According to a report, a federal judge in Nevada ruled Tucker and his companies deceived payday lending borrowers about the costs associated with their loans. Chief Judge Gloria Navarro of the federal court in Las Vegas in a decision last Friday (Sept. 30) claimed Tucker was “specifically aware” customers didn’t understand the terms of their loans and was “recklessly indifferent” toward how the loans were marketed.

“Scott Tucker did not participate in an isolated, discrete incident of deceptive lending but engaged in sustained and continuous conduct that perpetuated the deceptive lending since at least 2008,” Navarro wrote in the decision.

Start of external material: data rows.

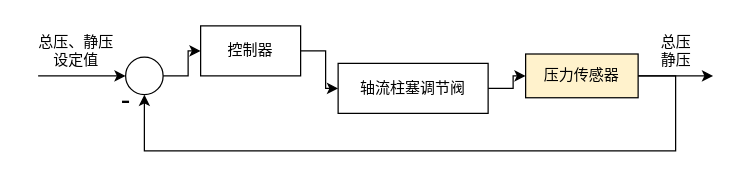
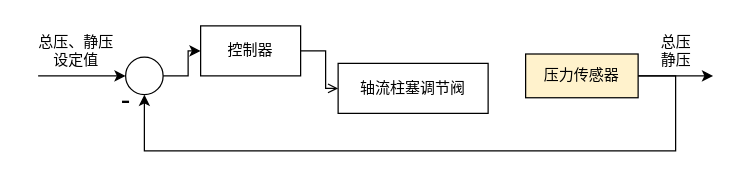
  <mxCell id="0" />
  <mxCell id="1" parent="0" />
- <mxCell id="2" style="edgeStyle=orthogonalEdgeStyle;rounded=0;orthogonalLoop=1;jettySize=auto;html=1;entryX=0;entryY=0.5;entryDx=0;entryDy=0;" edge="1" parent="1" source="3" target="5"><mxGeometry relative="1" as="geometry" /></mxCell>
+ <mxCell id="2" style="edgeStyle=orthogonalEdgeStyle;rounded=0;orthogonalLoop=1;jettySize=auto;html=1;entryX=0;entryY=0.5;entryDx=0;entryDy=0;endArrow=open;" edge="1" parent="1" source="3" target="5"><mxGeometry relative="1" as="geometry" /></mxCell>
  <mxCell id="3" value="控制器" style="rounded=0;whiteSpace=wrap;html=1;" vertex="1" parent="1"><mxGeometry x="160" y="20" width="80" height="40" as="geometry" /></mxCell>
- <mxCell id="4" style="edgeStyle=orthogonalEdgeStyle;rounded=0;orthogonalLoop=1;jettySize=auto;html=1;entryX=0;entryY=0.5;entryDx=0;entryDy=0;" edge="1" parent="1" source="5" target="7"><mxGeometry relative="1" as="geometry"><mxPoint x="430" y="70" as="targetPoint" /></mxGeometry></mxCell>
  <mxCell id="5" value="轴流柱塞调节阀" style="rounded=0;whiteSpace=wrap;html=1;" vertex="1" parent="1"><mxGeometry x="270" y="50" width="120" height="40" as="geometry" /></mxCell>
  <mxCell id="6" style="edgeStyle=orthogonalEdgeStyle;rounded=0;orthogonalLoop=1;jettySize=auto;html=1;entryX=0.5;entryY=1;entryDx=0;entryDy=0;" edge="1" parent="1" source="7" target="9"><mxGeometry relative="1" as="geometry"><Array as="points"><mxPoint x="540" y="60" /><mxPoint x="540" y="120" /><mxPoint x="115" y="120" /></Array></mxGeometry></mxCell>
  <mxCell id="7" value="压力传感器" style="rounded=0;whiteSpace=wrap;html=1;fillColor=#fff2cc;" vertex="1" parent="1"><mxGeometry x="420" y="42.5" width="90" height="35" as="geometry" /></mxCell>
  <mxCell id="8" style="edgeStyle=orthogonalEdgeStyle;rounded=0;orthogonalLoop=1;jettySize=auto;html=1;entryX=0;entryY=0.5;entryDx=0;entryDy=0;" edge="1" parent="1" source="9" target="3"><mxGeometry relative="1" as="geometry" /></mxCell>
  <mxCell id="9" value="" style="ellipse;whiteSpace=wrap;html=1;aspect=fixed;" vertex="1" parent="1"><mxGeometry x="100" y="45" width="30" height="30" as="geometry" /></mxCell>
  <mxCell id="10" value="" style="endArrow=classic;html=1;entryX=0;entryY=0.5;entryDx=0;entryDy=0;" edge="1" parent="1" target="9"><mxGeometry width="50" height="50" relative="1" as="geometry"><mxPoint x="30" y="60" as="sourcePoint" /><mxPoint x="80" y="50" as="targetPoint" /></mxGeometry></mxCell>
  <mxCell id="11" value="总压、静压&lt;br&gt;设定值" style="text;html=1;align=center;verticalAlign=middle;resizable=0;points=[];autosize=1;strokeColor=none;" vertex="1" parent="1"><mxGeometry x="20" y="25" width="80" height="30" as="geometry" /></mxCell>
  <mxCell id="12" value="&lt;font style=&quot;font-size: 23px&quot;&gt;-&lt;/font&gt;" style="text;html=1;align=center;verticalAlign=middle;resizable=0;points=[];autosize=1;strokeColor=none;strokeWidth=8;" vertex="1" parent="1"><mxGeometry x="90" y="70" width="20" height="20" as="geometry" /></mxCell>
  <mxCell id="13" value="" style="endArrow=classic;html=1;" edge="1" parent="1"><mxGeometry width="50" height="50" relative="1" as="geometry"><mxPoint x="510" y="60" as="sourcePoint" /><mxPoint x="570" y="60" as="targetPoint" /></mxGeometry></mxCell>
  <mxCell id="14" value="总压&lt;br&gt;静压" style="text;html=1;align=center;verticalAlign=middle;resizable=0;points=[];autosize=1;strokeColor=none;" vertex="1" parent="1"><mxGeometry x="520" y="25" width="40" height="30" as="geometry" /></mxCell>
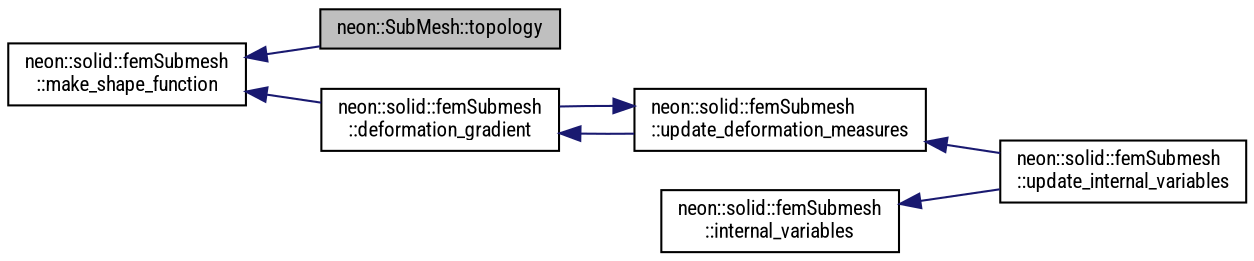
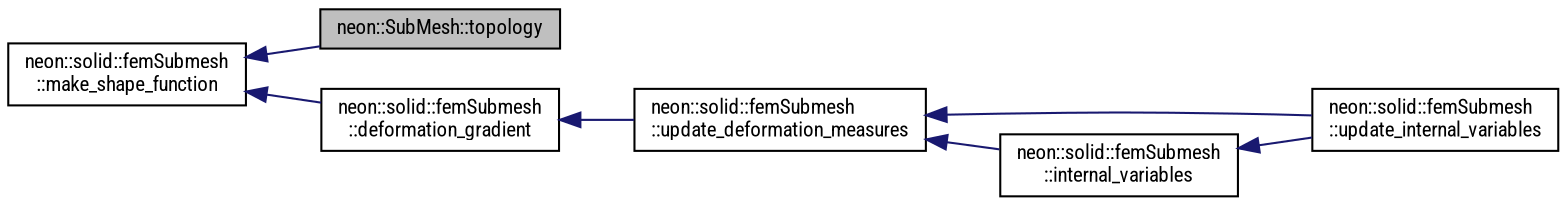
  digraph {
    fontname="Roboto Condensed"
    rankdir=LR
    node [color=black fillcolor=white fontname="Roboto Condensed" fontsize=10 shape=record style=filled]
    edge [color=midnightblue dir=back fontname="Roboto Condensed" fontsize=10 labelfontname=Helvetica labelfontsize=10 style=solid]
    n1 [fillcolor=grey75 fontcolor=black height=0.2 label="neon::SubMesh::topology" width=0.4]
    n2 [height=0.2 label="neon::solid::femSubmesh\l::make_shape_function" width=0.4]
    n3 [height=0.2 label="neon::solid::femSubmesh\l::deformation_gradient" width=0.4]
    n4 [height=0.2 label="neon::solid::femSubmesh\l::update_deformation_measures" width=0.4]
    n5 [height=0.2 label="neon::solid::femSubmesh\l::update_internal_variables" width=0.4]
    n6 [height=0.2 label="neon::solid::femSubmesh\l::internal_variables" width=0.4]
    n2 -> n1
    n2 -> n3
    n3 -> n4
-   n4 -> n3
+   n4 -> n6
    n4 -> n5
    n6 -> n5
  }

The judge also prevented Tucker from engaging in any consumer lending practices.

Tucker faces separate criminal charges in Manhattan, where he is accused of operating a $2 billion payday lending scheme that allegedly exploited 4.5 million consumers. That trial is slated for April 17. Tucker pleaded not guilty in that case.

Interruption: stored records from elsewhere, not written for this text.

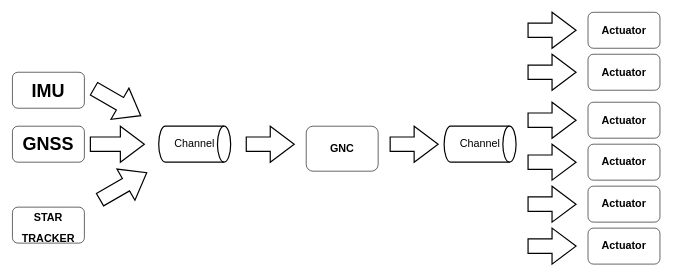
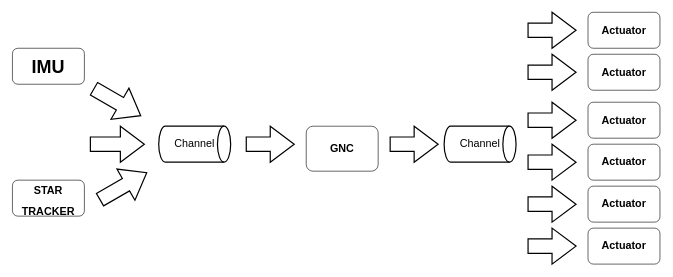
  <mxCell id="0" />
  <mxCell id="1" parent="0" />
- <mxCell id="2" value="&lt;b&gt;IMU&lt;/b&gt;" style="rounded=1;whiteSpace=wrap;html=1;fontSize=30;" vertex="1" parent="1"><mxGeometry x="20" y="120" width="120" height="60" as="geometry" /></mxCell>
- <mxCell id="3" value="&lt;b&gt;GNSS&lt;/b&gt;" style="rounded=1;whiteSpace=wrap;html=1;fontSize=30;" vertex="1" parent="1"><mxGeometry x="20" y="210" width="120" height="60" as="geometry" /></mxCell>
- <mxCell id="4" value="&lt;b style=&quot;font-size: 18px;&quot;&gt;STAR&lt;br&gt;TRACKER&lt;br&gt;&lt;/b&gt;" style="rounded=1;whiteSpace=wrap;html=1;fontSize=30;" vertex="1" parent="1"><mxGeometry x="20" y="345" width="120" height="60" as="geometry" /></mxCell>
+ <mxCell id="2" value="&lt;b&gt;IMU&lt;/b&gt;" style="rounded=1;whiteSpace=wrap;html=1;fontSize=30;" vertex="1" parent="1"><mxGeometry x="20" y="80" width="120" height="60" as="geometry" /></mxCell>
+ <mxCell id="4" value="&lt;b style=&quot;font-size: 18px;&quot;&gt;STAR&lt;br&gt;TRACKER&lt;br&gt;&lt;/b&gt;" style="rounded=1;whiteSpace=wrap;html=1;fontSize=30;" vertex="1" parent="1"><mxGeometry x="20" y="300" width="120" height="60" as="geometry" /></mxCell>
  <mxCell id="5" value="&lt;b&gt;GNC&lt;/b&gt;" style="rounded=1;whiteSpace=wrap;html=1;fontSize=18;" vertex="1" parent="1"><mxGeometry x="510" y="210" width="120" height="75" as="geometry" /></mxCell>
  <mxCell id="6" value="&lt;b&gt;Actuator&lt;/b&gt;" style="rounded=1;whiteSpace=wrap;html=1;fontSize=18;" vertex="1" parent="1"><mxGeometry x="980" y="90" width="120" height="60" as="geometry" /></mxCell>
  <mxCell id="7" value="&lt;b&gt;Actuator&lt;/b&gt;" style="rounded=1;whiteSpace=wrap;html=1;fontSize=18;" vertex="1" parent="1"><mxGeometry x="980" y="170" width="120" height="60" as="geometry" /></mxCell>
  <mxCell id="8" value="&lt;b&gt;Actuator&lt;/b&gt;" style="rounded=1;whiteSpace=wrap;html=1;fontSize=18;" vertex="1" parent="1"><mxGeometry x="980" y="20" width="120" height="60" as="geometry" /></mxCell>
  <mxCell id="9" value="&lt;b&gt;Actuator&lt;/b&gt;" style="rounded=1;whiteSpace=wrap;html=1;fontSize=18;" vertex="1" parent="1"><mxGeometry x="980" y="240" width="120" height="60" as="geometry" /></mxCell>
  <mxCell id="10" value="&lt;b&gt;Actuator&lt;/b&gt;" style="rounded=1;whiteSpace=wrap;html=1;fontSize=18;" vertex="1" parent="1"><mxGeometry x="980" y="310" width="120" height="60" as="geometry" /></mxCell>
  <mxCell id="11" value="&lt;b&gt;Actuator&lt;/b&gt;" style="rounded=1;whiteSpace=wrap;html=1;fontSize=18;" vertex="1" parent="1"><mxGeometry x="980" y="380" width="120" height="60" as="geometry" /></mxCell>
  <mxCell id="12" value="Channel" style="strokeWidth=2;html=1;shape=mxgraph.flowchart.direct_data;whiteSpace=wrap;fontSize=18;align=center;" vertex="1" parent="1"><mxGeometry x="264" y="210" width="120" height="60" as="geometry" /></mxCell>
  <mxCell id="13" value="Channel" style="strokeWidth=2;html=1;shape=mxgraph.flowchart.direct_data;whiteSpace=wrap;fontSize=18;align=center;" vertex="1" parent="1"><mxGeometry x="740" y="210" width="120" height="60" as="geometry" /></mxCell>
  <mxCell id="14" value="" style="verticalLabelPosition=top;verticalAlign=bottom;html=1;strokeWidth=2;shape=mxgraph.arrows2.arrow;dy=0.6;dx=40;notch=0;fontSize=18;rotation=30;labelPosition=center;align=center;" vertex="1" parent="1"><mxGeometry x="150" y="140" width="90" height="60" as="geometry" /></mxCell>
  <mxCell id="15" value="" style="verticalLabelPosition=middle;verticalAlign=middle;html=1;strokeWidth=2;shape=mxgraph.arrows2.arrow;dy=0.6;dx=40;notch=0;fontSize=18;rotation=0;labelPosition=center;align=center;" vertex="1" parent="1"><mxGeometry x="150" y="210" width="90" height="60" as="geometry" /></mxCell>
  <mxCell id="16" value="" style="verticalLabelPosition=middle;verticalAlign=middle;html=1;strokeWidth=2;shape=mxgraph.arrows2.arrow;dy=0.6;dx=40;notch=0;fontSize=18;rotation=-30;labelPosition=center;align=center;" vertex="1" parent="1"><mxGeometry x="160" y="280" width="90" height="60" as="geometry" /></mxCell>
  <mxCell id="17" value="" style="verticalLabelPosition=middle;verticalAlign=middle;html=1;strokeWidth=2;shape=mxgraph.arrows2.arrow;dy=0.6;dx=40;notch=0;fontSize=18;rotation=0;labelPosition=center;align=center;" vertex="1" parent="1"><mxGeometry x="410" y="210" width="80" height="60" as="geometry" /></mxCell>
  <mxCell id="18" value="" style="verticalLabelPosition=middle;verticalAlign=middle;html=1;strokeWidth=2;shape=mxgraph.arrows2.arrow;dy=0.6;dx=40;notch=0;fontSize=18;rotation=0;labelPosition=center;align=center;" vertex="1" parent="1"><mxGeometry x="650" y="210" width="80" height="60" as="geometry" /></mxCell>
  <mxCell id="19" value="" style="verticalLabelPosition=middle;verticalAlign=middle;html=1;strokeWidth=2;shape=mxgraph.arrows2.arrow;dy=0.6;dx=40;notch=0;fontSize=18;rotation=0;labelPosition=center;align=center;" vertex="1" parent="1"><mxGeometry x="880" y="20" width="80" height="60" as="geometry" /></mxCell>
  <mxCell id="20" value="" style="verticalLabelPosition=middle;verticalAlign=middle;html=1;strokeWidth=2;shape=mxgraph.arrows2.arrow;dy=0.6;dx=40;notch=0;fontSize=18;rotation=0;labelPosition=center;align=center;" vertex="1" parent="1"><mxGeometry x="880" y="90" width="80" height="60" as="geometry" /></mxCell>
  <mxCell id="21" value="" style="verticalLabelPosition=middle;verticalAlign=middle;html=1;strokeWidth=2;shape=mxgraph.arrows2.arrow;dy=0.6;dx=40;notch=0;fontSize=18;rotation=0;labelPosition=center;align=center;" vertex="1" parent="1"><mxGeometry x="880" y="380" width="80" height="60" as="geometry" /></mxCell>
  <mxCell id="22" value="" style="verticalLabelPosition=middle;verticalAlign=middle;html=1;strokeWidth=2;shape=mxgraph.arrows2.arrow;dy=0.6;dx=40;notch=0;fontSize=18;rotation=0;labelPosition=center;align=center;" vertex="1" parent="1"><mxGeometry x="880" y="310" width="80" height="60" as="geometry" /></mxCell>
  <mxCell id="23" value="" style="verticalLabelPosition=middle;verticalAlign=middle;html=1;strokeWidth=2;shape=mxgraph.arrows2.arrow;dy=0.6;dx=40;notch=0;fontSize=18;rotation=0;labelPosition=center;align=center;" vertex="1" parent="1"><mxGeometry x="880" y="170" width="80" height="60" as="geometry" /></mxCell>
  <mxCell id="24" value="" style="verticalLabelPosition=middle;verticalAlign=middle;html=1;strokeWidth=2;shape=mxgraph.arrows2.arrow;dy=0.6;dx=40;notch=0;fontSize=18;rotation=0;labelPosition=center;align=center;" vertex="1" parent="1"><mxGeometry x="880" y="240" width="80" height="60" as="geometry" /></mxCell>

The controversy around payday loans stems from two connected but separate areas. The first are the fees. Borrowers pay fees of an average of $50 per loan, and borrowers end up taking out a lot of loans. The average payday loan borrower is not one-and-done, according to Pew research, and instead takes about eight loans and pays an average of $520 in interest and fees (over and above the about $375 they keep rolling over and reborrowing). Payday loan opponents argue that the business model is built on preying on consumers in desperate need and are onerous debt traps meant to ensnare the vulnerable. They also claim that payday lenders are disingenuous when they talk about $50 fees, since their business models are actually built on rollover lending and the fee bonanza that comes from continual renewals. The lenders don’t want their customers to use their products responsibly, opponents argue; they, in fact, depend on the idea people won’t.

Proponents, however, have noted that expensive money in a crisis — and payday loan borrowers are almost always borrowing to pay a bill of some kind — is far better than the alternative of no money in a crisis, especially since more than half of Americans don’t have enough in the bank to cover an $400 emergency repair.